Texto da página:
════════
Ghost of Tsushima passou, nas minhas expectativas, de um exclusivo mais ou menos genérico, para um que aguardava ansiosamente. Tudo por causa de um trailer, mais especificamente de uma parte de um trailer: o duelo que acontece por volta dos sete minutos no vídeo abaixo. E agora chegou a hora da nossa análise Ghost of Tsushima.
ANÁLISE GHOST OF TSUSHIMA
Ghost of Tsushima traz algumas coisas que eu procuro nos games já há algum tempo. Em especial, um jogo com temática ninja/samurai de alto orçamento sem monstros. A temática “guerreiros orientais” é relativamente comum nos games, mas todos os seus representantes, como Nioh, Sekiro e até mesmo Ninja Gaiden, seguem caminhos fantásticos. E em todos eles, eu considero que os pontos mais altos são os combates contra personagens humanos. Ghost of Tsushima não traz monstros, demônios ou Yokai. Seus inimigos são sempre outros guerreiros, ou animais, como cachorros e ursos.
Outra coisa que ele faz bem é finalmente passar a sensação de que você é um samurai pintudo e habilidoso. Todos os jogos que citei acima são incrivelmente difíceis. Assim, seu personagem é sempre frágil e morre adoidado. Jin Sakai, o protagonista de Ghost of Tsushima é tão poderoso que é capaz de se curar não com poções ou curativos, mas com pura força de vontade. Obviamente, ela é limitada, como se fossem poções, mas o efeito, com ele batendo no peito e soltando uns gemidos viris, é muito metal!
Isso não significa que o jogo não seja desafiador. Especialmente no começo, você vai morrer bastante, mas, ao contrário dos supracitados, aqui você se torna MUITO mais poderoso ao longo da campanha. Em especial quando destravar as quatro posturas.
POSTURAS? TIPO NIOH?
════════
Tarefas:
(a) Resuma a análise de Ghost of Tsushima em duas frases.
(b) Duplique o trecho da análise de Ghost of Tsushima que começa em "Outra coisa que" e termina em "as quatro posturas.".

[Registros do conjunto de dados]
════════
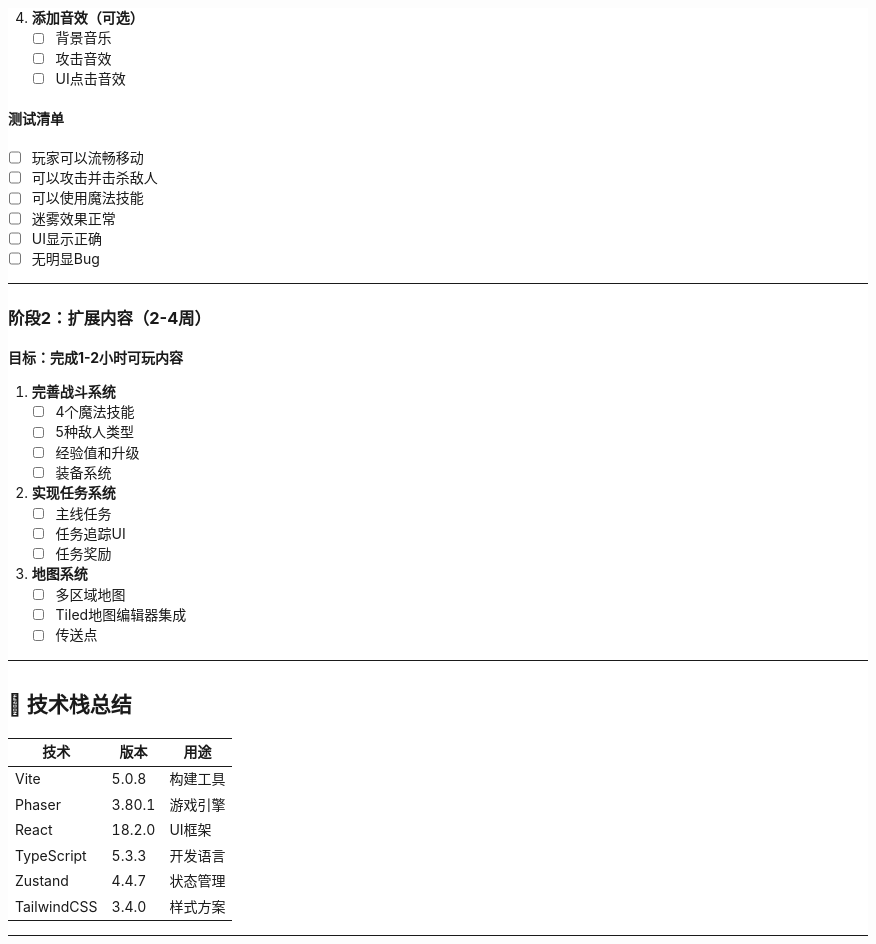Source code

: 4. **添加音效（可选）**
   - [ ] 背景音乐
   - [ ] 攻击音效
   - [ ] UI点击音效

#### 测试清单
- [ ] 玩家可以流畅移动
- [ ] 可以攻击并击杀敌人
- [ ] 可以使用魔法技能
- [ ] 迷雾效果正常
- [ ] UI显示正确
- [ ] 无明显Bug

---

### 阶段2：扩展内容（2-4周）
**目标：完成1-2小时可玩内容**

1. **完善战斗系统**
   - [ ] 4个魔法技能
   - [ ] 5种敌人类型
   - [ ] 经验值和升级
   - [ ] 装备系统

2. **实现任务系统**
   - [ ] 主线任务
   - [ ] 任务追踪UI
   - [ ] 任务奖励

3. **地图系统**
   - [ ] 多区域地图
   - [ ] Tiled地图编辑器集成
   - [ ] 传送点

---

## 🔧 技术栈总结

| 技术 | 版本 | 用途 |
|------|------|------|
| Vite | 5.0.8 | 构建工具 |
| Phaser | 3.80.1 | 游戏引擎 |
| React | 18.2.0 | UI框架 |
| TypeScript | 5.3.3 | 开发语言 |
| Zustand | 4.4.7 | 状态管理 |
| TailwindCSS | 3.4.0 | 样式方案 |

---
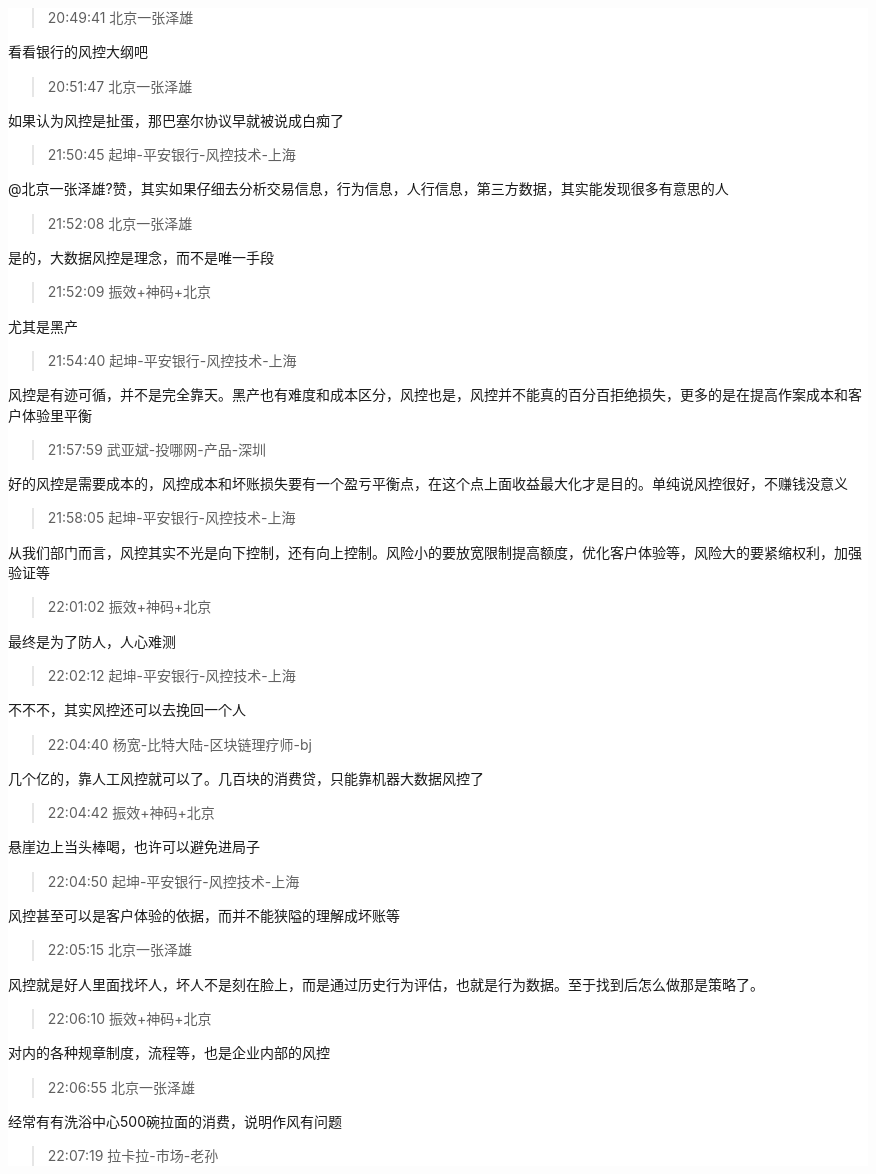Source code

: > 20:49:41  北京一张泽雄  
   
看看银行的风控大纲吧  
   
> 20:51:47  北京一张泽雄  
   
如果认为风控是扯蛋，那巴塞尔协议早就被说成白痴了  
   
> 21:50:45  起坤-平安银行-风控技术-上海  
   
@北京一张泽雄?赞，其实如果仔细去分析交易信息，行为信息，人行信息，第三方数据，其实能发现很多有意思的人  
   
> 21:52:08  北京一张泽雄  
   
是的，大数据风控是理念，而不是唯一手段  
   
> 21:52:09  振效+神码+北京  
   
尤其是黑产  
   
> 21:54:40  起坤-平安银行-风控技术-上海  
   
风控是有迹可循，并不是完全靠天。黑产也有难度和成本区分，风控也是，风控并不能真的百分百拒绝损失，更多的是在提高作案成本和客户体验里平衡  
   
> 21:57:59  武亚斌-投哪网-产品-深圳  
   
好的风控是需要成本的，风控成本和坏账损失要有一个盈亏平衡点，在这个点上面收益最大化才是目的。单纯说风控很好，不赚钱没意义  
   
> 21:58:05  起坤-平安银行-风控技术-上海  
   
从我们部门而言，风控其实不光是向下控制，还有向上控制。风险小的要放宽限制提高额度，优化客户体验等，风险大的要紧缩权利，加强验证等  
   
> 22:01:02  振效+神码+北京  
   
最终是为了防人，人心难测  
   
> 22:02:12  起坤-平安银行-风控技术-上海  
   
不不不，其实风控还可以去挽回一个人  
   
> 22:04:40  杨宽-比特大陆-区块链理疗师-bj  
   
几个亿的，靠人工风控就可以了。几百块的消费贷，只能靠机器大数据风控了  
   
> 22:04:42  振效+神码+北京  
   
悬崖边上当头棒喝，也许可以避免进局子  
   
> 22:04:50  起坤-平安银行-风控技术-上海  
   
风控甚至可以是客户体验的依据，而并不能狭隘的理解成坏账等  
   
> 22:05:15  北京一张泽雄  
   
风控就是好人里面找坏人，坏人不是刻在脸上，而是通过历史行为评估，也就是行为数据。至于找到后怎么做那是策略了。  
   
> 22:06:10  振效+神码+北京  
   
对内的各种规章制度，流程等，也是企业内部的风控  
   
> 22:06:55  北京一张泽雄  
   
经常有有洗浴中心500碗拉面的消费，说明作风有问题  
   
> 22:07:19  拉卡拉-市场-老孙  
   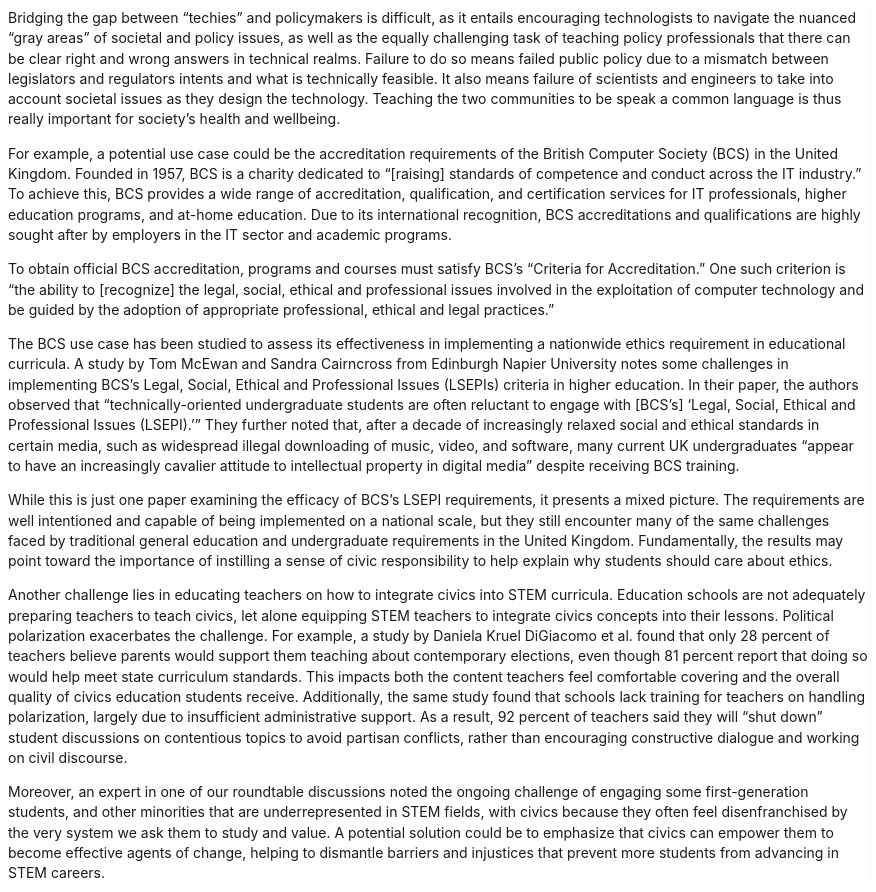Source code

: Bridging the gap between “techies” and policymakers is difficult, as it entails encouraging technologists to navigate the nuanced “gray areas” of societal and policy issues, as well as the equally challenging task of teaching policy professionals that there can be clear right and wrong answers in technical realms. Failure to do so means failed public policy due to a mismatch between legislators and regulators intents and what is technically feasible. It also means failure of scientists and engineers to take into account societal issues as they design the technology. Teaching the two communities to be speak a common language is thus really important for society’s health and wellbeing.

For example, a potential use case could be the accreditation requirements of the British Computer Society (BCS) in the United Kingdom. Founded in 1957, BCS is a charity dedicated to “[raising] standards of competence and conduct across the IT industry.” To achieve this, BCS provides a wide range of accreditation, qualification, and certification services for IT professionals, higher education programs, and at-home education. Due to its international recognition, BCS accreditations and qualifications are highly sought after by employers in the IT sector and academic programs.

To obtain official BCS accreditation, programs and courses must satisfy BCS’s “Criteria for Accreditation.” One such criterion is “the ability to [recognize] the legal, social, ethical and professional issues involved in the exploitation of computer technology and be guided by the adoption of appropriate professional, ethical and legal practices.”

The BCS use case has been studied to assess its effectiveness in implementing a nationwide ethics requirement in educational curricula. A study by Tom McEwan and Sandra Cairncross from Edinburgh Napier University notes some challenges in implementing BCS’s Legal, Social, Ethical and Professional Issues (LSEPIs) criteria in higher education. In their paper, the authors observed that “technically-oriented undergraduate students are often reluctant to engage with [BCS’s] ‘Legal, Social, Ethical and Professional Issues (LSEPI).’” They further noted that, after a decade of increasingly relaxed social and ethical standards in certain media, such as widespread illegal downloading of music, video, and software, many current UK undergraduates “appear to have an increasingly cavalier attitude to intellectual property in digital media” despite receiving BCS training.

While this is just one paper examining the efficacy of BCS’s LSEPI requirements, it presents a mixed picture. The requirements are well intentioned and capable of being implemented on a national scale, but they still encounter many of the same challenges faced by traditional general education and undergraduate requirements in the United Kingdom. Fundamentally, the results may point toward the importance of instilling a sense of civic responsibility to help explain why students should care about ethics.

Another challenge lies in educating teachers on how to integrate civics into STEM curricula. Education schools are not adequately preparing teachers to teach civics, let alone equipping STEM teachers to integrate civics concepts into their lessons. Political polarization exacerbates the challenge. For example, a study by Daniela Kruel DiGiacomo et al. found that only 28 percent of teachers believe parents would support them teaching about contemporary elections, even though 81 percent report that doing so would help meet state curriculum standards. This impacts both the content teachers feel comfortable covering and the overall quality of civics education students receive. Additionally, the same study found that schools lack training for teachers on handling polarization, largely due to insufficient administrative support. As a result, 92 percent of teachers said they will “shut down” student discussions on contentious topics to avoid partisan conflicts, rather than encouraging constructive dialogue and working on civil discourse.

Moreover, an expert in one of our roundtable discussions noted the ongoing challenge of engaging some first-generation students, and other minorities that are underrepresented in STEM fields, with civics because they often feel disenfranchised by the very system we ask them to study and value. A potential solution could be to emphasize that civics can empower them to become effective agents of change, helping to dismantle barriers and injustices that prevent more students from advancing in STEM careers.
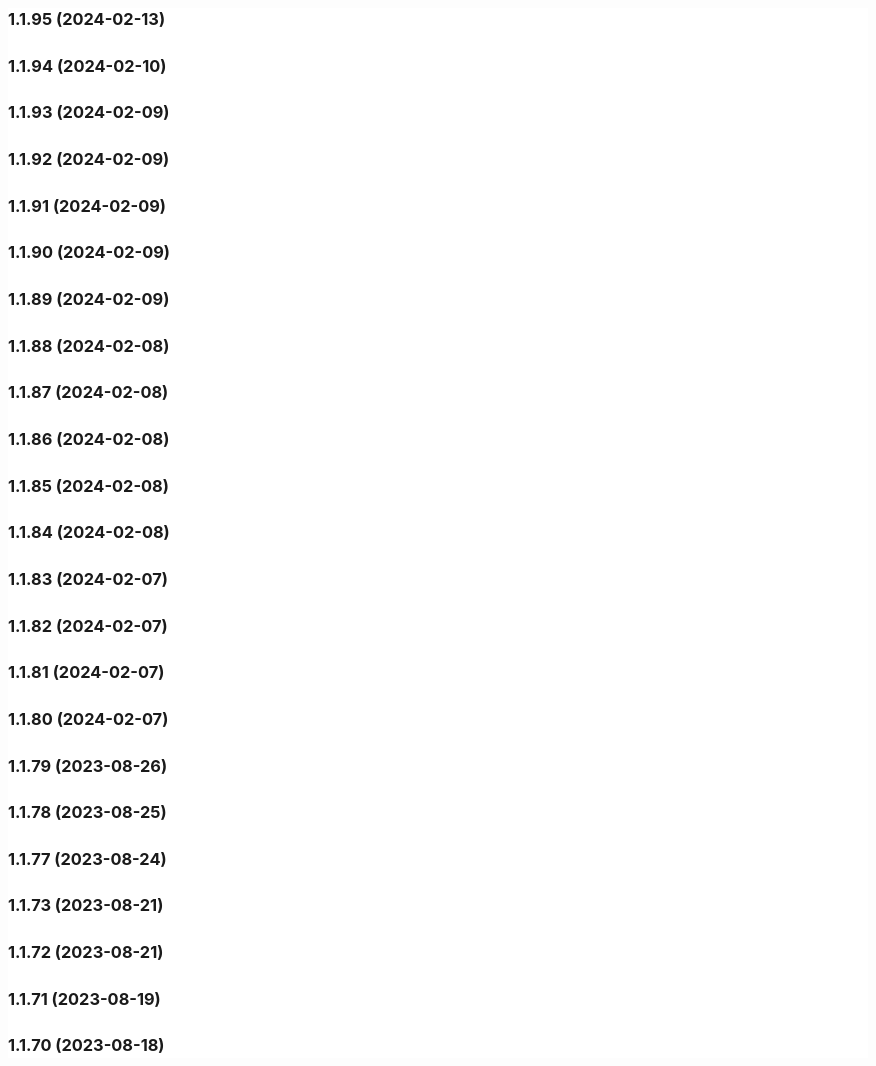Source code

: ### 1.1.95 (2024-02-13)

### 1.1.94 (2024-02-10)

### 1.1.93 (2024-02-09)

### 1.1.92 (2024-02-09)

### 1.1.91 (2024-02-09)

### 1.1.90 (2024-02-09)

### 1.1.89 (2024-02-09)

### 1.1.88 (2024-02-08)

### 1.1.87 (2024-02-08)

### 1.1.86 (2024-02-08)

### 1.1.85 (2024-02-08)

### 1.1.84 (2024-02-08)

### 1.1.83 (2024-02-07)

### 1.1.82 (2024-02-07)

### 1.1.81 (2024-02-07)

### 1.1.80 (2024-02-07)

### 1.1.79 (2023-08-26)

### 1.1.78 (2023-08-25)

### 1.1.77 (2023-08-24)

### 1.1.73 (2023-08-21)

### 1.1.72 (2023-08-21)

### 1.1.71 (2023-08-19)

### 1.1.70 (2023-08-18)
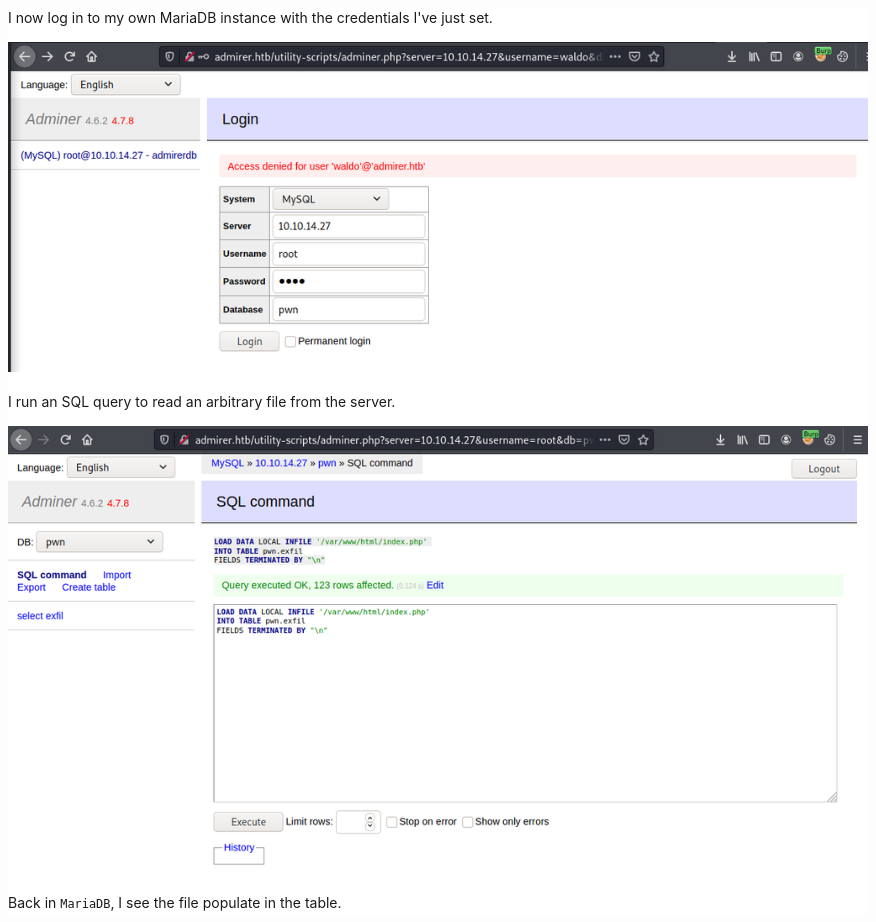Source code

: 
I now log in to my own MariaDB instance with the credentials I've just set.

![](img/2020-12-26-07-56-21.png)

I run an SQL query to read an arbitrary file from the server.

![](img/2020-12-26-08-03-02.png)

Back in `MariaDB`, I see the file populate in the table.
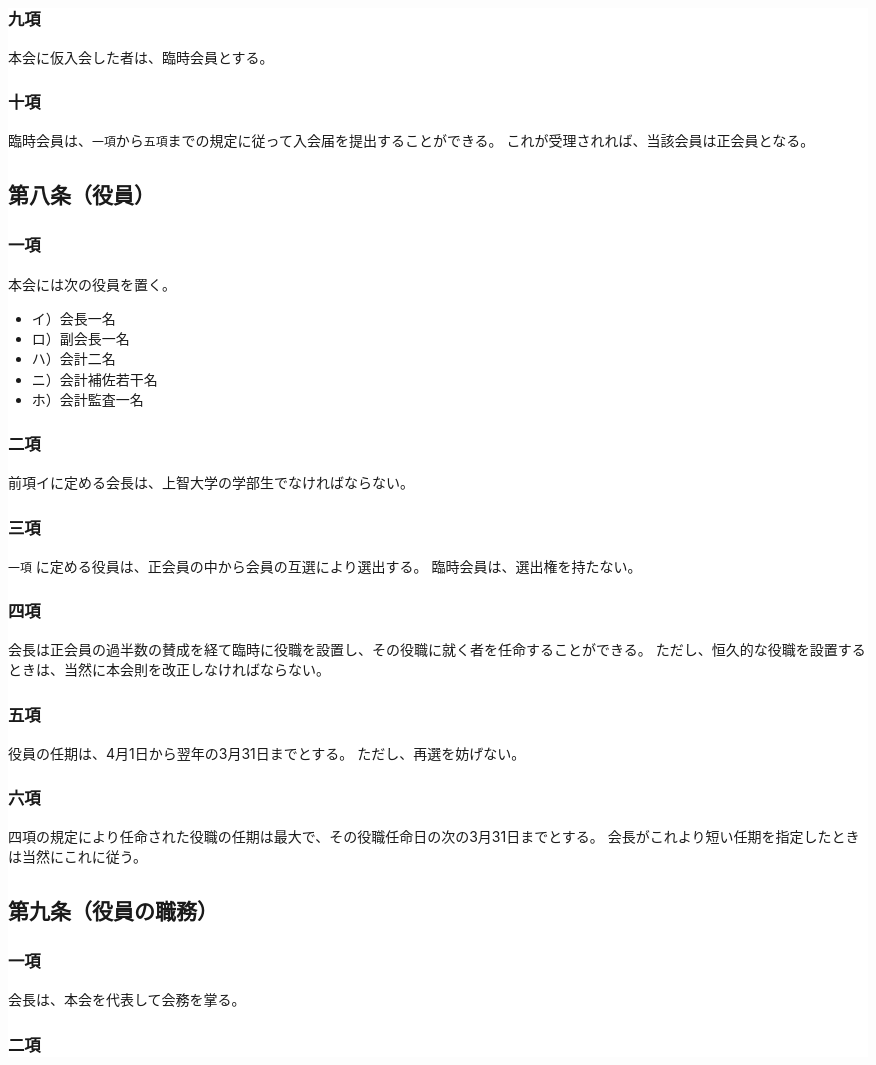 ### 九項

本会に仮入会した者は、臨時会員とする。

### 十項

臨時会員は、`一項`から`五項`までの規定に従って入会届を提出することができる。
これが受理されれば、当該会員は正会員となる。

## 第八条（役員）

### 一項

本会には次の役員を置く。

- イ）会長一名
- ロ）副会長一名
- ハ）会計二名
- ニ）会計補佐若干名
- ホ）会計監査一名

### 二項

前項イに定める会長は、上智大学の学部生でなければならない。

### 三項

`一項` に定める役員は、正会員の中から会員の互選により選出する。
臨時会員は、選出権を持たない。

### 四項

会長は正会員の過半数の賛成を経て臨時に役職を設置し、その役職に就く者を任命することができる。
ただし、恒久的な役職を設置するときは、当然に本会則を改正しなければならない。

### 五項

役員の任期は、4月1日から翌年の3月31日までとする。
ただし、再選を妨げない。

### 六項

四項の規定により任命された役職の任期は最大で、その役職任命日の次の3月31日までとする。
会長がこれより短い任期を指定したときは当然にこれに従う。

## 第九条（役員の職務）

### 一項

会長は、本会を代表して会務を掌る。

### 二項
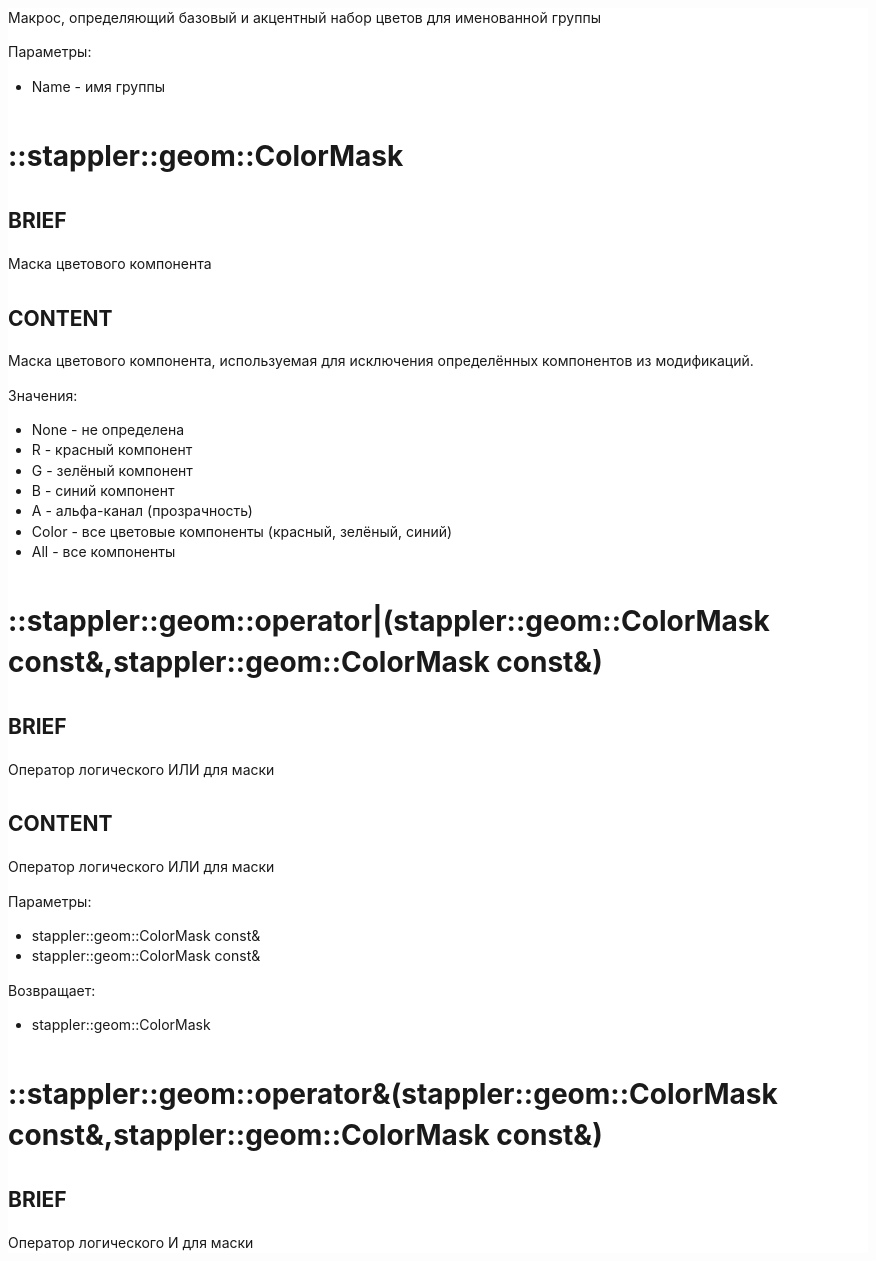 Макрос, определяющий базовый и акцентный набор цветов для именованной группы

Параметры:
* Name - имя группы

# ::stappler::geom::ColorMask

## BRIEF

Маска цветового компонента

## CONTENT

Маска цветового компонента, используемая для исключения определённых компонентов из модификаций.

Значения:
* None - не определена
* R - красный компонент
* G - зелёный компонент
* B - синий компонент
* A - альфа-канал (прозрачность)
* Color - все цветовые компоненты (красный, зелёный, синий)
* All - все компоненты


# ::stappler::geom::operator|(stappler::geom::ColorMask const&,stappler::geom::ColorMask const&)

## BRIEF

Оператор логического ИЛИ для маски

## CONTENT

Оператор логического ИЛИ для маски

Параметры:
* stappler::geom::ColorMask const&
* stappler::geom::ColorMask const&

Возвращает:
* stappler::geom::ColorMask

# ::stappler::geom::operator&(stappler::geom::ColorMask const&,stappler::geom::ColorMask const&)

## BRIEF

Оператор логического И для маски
════════
Respostas às tarefas:
(a) A análise de Ghost of Tsushima diz que o jogo tem uma temática ninja/samurai de alto orçamento sem monstros, demônios ou Yokai, e que seus inimigos são sempre outros guerreiros ou animais. Também afirma que o jogo passa a sensação de ser um samurai habilidoso, já que o protagonista Jin Sakai se cura com pura força de vontade, e que ele continua desafiador, mas o jogador se torna muito mais poderoso ao longo da campanha.

(b)
Outra coisa que ele faz bem é finalmente passar a sensação de que você é um samurai pintudo e habilidoso. Todos os jogos que citei acima são incrivelmente difíceis. Assim, seu personagem é sempre frágil e morre adoidado. Jin Sakai, o protagonista de Ghost of Tsushima é tão poderoso que é capaz de se curar não com poções ou curativos, mas com pura força de vontade. Obviamente, ela é limitada, como se fossem poções, mas o efeito, com ele batendo no peito e soltando uns gemidos viris, é muito metal!
Isso não significa que o jogo não seja desafiador. Especialmente no começo, você vai morrer bastante, mas, ao contrário dos supracitados, aqui você se torna MUITO mais poderoso ao longo da campanha. Em especial quando destravar as quatro posturas.